The anarchist is able to secure his property once his rights to life and liberty are secured. The anarchist values his life’s work and is proud of his accomplishments. To further show that anarchists are civilized, it is worth noting that there would be natural laws against actions such as arson, burglary, theft, fraud, and destruction of property because those are all violations of a person’s right to property. The anarchist finds involuntary taxation to be one of the most intrusive policies of government against his right to property. While some may disagree, many anarchists can reconcile with elective taxes like sales taxes, fuel taxes, and highway tolls due to the voluntary nature at which a citizen pays that tax. For example, a citizen voluntarily agrees to pay a sales tax to purchase a non-essential consumer item; however, a citizen does not voluntarily agree to pay taxes on human needs such as food and beverage. One could argue that the State levying taxes on essential goods is also a violation of a citizen’s right to life, as such items are essential to the continuation of life. Another example of a voluntary consumption tax is paying fuel taxes. When you drive a car, you must purchase fuel for it. When you purchase fuel, you pay federal and state fuel taxes; but you do so voluntarily because you personally elected to drive your car out of convenience, as opposed to bicycling or walking. 
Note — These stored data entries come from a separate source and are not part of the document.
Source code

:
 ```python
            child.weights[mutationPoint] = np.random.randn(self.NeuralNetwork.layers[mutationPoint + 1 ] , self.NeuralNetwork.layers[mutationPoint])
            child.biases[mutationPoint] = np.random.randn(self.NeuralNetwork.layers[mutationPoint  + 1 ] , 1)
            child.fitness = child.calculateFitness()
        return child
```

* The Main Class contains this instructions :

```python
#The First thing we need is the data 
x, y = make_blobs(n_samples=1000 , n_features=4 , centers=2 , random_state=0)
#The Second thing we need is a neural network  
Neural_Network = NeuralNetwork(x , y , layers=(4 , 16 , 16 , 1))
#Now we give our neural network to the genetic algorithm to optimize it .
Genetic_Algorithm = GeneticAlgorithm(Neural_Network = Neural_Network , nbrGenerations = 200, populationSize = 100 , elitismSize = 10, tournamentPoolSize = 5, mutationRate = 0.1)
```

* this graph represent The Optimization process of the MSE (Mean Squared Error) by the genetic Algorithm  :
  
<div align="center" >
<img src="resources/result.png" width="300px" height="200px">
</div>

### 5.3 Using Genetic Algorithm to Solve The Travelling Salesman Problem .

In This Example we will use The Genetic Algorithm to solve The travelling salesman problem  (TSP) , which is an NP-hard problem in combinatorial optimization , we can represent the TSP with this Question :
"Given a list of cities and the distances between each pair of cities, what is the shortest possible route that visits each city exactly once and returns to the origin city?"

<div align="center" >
The anarchist also believes in the right to non-encroachment. By this, he recognizes that in his rights to life, liberty, and property, that he does not have the right to encroach on the rights of others in pursuit of his rights. In turn, he expects the same consideration from others as they pursue their rights to life, liberty, and property. To remember his responsibility to this right and the consequences of being selfish and violating another’s right to non-encroachment, he remembers The Golden Rule of Liberty: Tread on others as you would have them tread on you.

To defend all of this, this anarchist views the right to defense as a natural right as well; however, the anarchist does not limit himself or those with means from procuring armaments as they so desire, regardless of what anyone considers to be “reasonably” armed. If fact, the anarchist believes that it is no one else’s business what he owns or how he prepares himself for a perceived threat – imminent or not, real or not. He has the right to liberty to choose how, or if, he will arm himself for defense. Generally, the anarchist views the State as the greatest threat to the natural rights of man, therefore he expects the right to be armed equally, within his means, as the State. It is also common for the anarchist to not concern himself with statutes of the State that conflict with his right to defense or any other of his natural rights for that matter.  

To the anarchist, his natural rights are paramount. He does not concern himself with the laws of man, even though many of man’s laws are in accord with natural law, because of just as many conflicts with natural law. The anarchist lives a life that he feels is righteous, devoid of meddling in the personal affairs of his fellow citizen. The anarchist strives to live in peace but is not afraid to retaliate when his rights are encroached upon. The anarchist is the citizen that the world should strive to be.